We're in a real mess.
This is what AI researchers/pundits believed until roughly 2020, when it was discovered you could brute force your way to have more advanced AIs (so-called "scaling laws") just by massively scaling up existing algorithms. That's essentially what tech companies have been doing ever since. Nobody knows what the limit on this is going to be, but as far as I know nobody has any good evidence to suggest that we're near the limit of what's going to be possible with scaling.
Quantum computing is not faster than regular computers. Quantum computing has efficiency advantages for some particular algorithms, such as breaking certain types of encryption. As far as I'm aware, nobody is really looking to replace computers with quantum computers in general. Even if they did, I don't think anyone has thought of a way to accelerate AI using quantum computing. Even if there were a way to, it would presumably require quantum computers like, 15 orders of magnitude more powerful than the ones we have today.
Yeah. I don't think AI is really at the highest level of concern for environmental impact, especially since it is looking plausible it will lead to investing in nuclear power, which would be a net positive IMO. (Coolant could still be an issue though.)
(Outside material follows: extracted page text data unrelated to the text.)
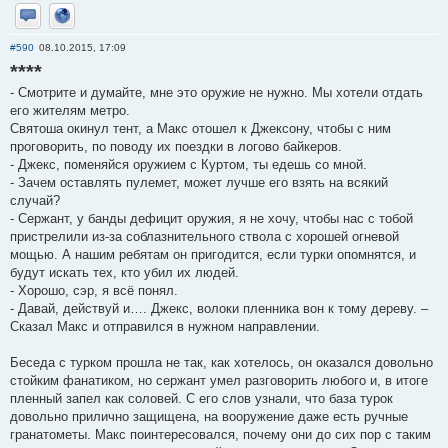
Отправить личное сообщение
Сайт
#590
08.10.2015, 17:09
****
- Смотрите и думайте, мне это оружие не нужно. Мы хотели отдать
его жителям метро.
Святоша окинул тент, а Макс отошел к Джексону, чтобы с ним
проговорить, по поводу их поездки в логово байкеров.
- Джекс, поменяйся оружием с Куртом, ты едешь со мной.
- Зачем оставлять пулемет, может лучше его взять на всякий
случай?
- Сержант, у банды дефицит оружия, я не хочу, чтобы нас с тобой
пристрелили из-за соблазнительного ствола с хорошей огневой
мощью. А нашим ребятам он пригодится, если турки опомнятся, и
будут искать тех, кто убил их людей.
- Хорошо, сэр, я всё понял.
- Давай, действуй и…. Джекс, волоки пленника вон к тому дереву. –
Сказал Макс и отправился в нужном направлении.
Беседа с турком прошла не так, как хотелось, он оказался довольно
стойким фанатиком, но сержант умел разговорить любого и, в итоге
пленный запел как соловей. С его слов узнали, что база турок
довольно прилично защищена, на вооружение даже есть ручные
гранатометы. Макс поинтересовался, почему они до сих пор с таким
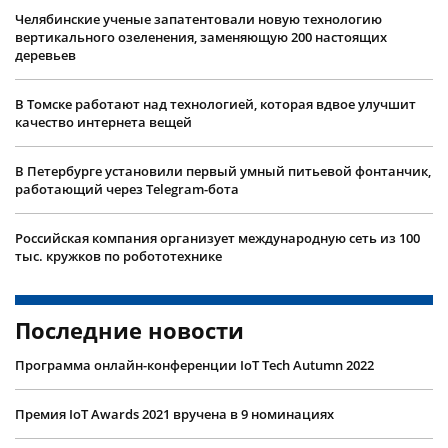
Челябинские ученые запатентовали новую технологию
вертикального озеленения, заменяющую 200 настоящих
деревьев
В Томске работают над технологией, которая вдвое улучшит
качество интернета вещей
В Петербурге установили первый умный питьевой фонтанчик,
работающий через Telegram-бота
Российская компания организует международную сеть из 100
тыс. кружков по робототехнике
Последние новости
Программа онлайн-конференции IoT Tech Autumn 2022
Премия IoT Awards 2021 вручена в 9 номинациях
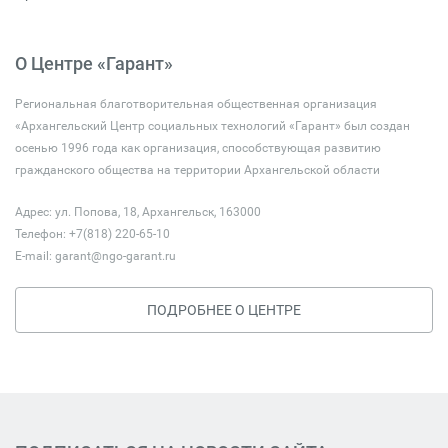
О Центре «Гарант»
Региональная благотворительная общественная организация
«Архангельский Центр социальных технологий «Гарант» был создан
осенью 1996 года как организация, способствующая развитию
гражданского общества на территории Архангельской области
Адрес: ул. Попова, 18, Архангельск, 163000
Телефон: +7(818) 220-65-10
E-mail:
garant@ngo-garant.ru
ПОДРОБНЕЕ О ЦЕНТРЕ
How do they brute force their way to a better algorithm? Just trial and error? How do they check outcomes to determine that their new model is good?
I don't expect you to answer those musings - you've been more than patient with me.
Honestly, I'm a tree hugger, and the fact that we aren't going for nuclear simply because of smear campaigns and changes in public opinion is insanity. We already treat some mining wastes in perpetuity, or plan to have them entombed for the rest of time - how is nuclear waste any different?
It's not brute-force to a better algorithm per se. It's the same algorithm, exactly as "stupid," just with more force (more numerous and powerful GPUs) running it.
Three are benchmarks to check if the model is "good" -- for instance, how well the model does on standardized tests similar to SATs (researchers are very careful to ensure that the questions do not appear on the internet anywhere, so that the model can't just memorize the answers.)
The UC paper above touches on that. I will link a better one if I find it.
But specifically:
Almost all the power from this is from internet infrastructure and the end device. Encoding videos (for them to be played thousands/millions of times) is basically free since its only done once, with the exception being YouTube (which is still very efficient). Storage servers can handle tons of clients (hence they're dirt cheap), and (last I heard) Netflix even uses local cache boxes to shorten the distance.
TBH it must be less per capita than CRTs. Old TVs burned power like crazy.
Also, one other thing is that Nvidia clocks their GPUs (aka the world's AI accelerators) very inefficiently, because they have a pseudo monopoly, and they can.
It doesn't have to be this way, and likely wont in the future.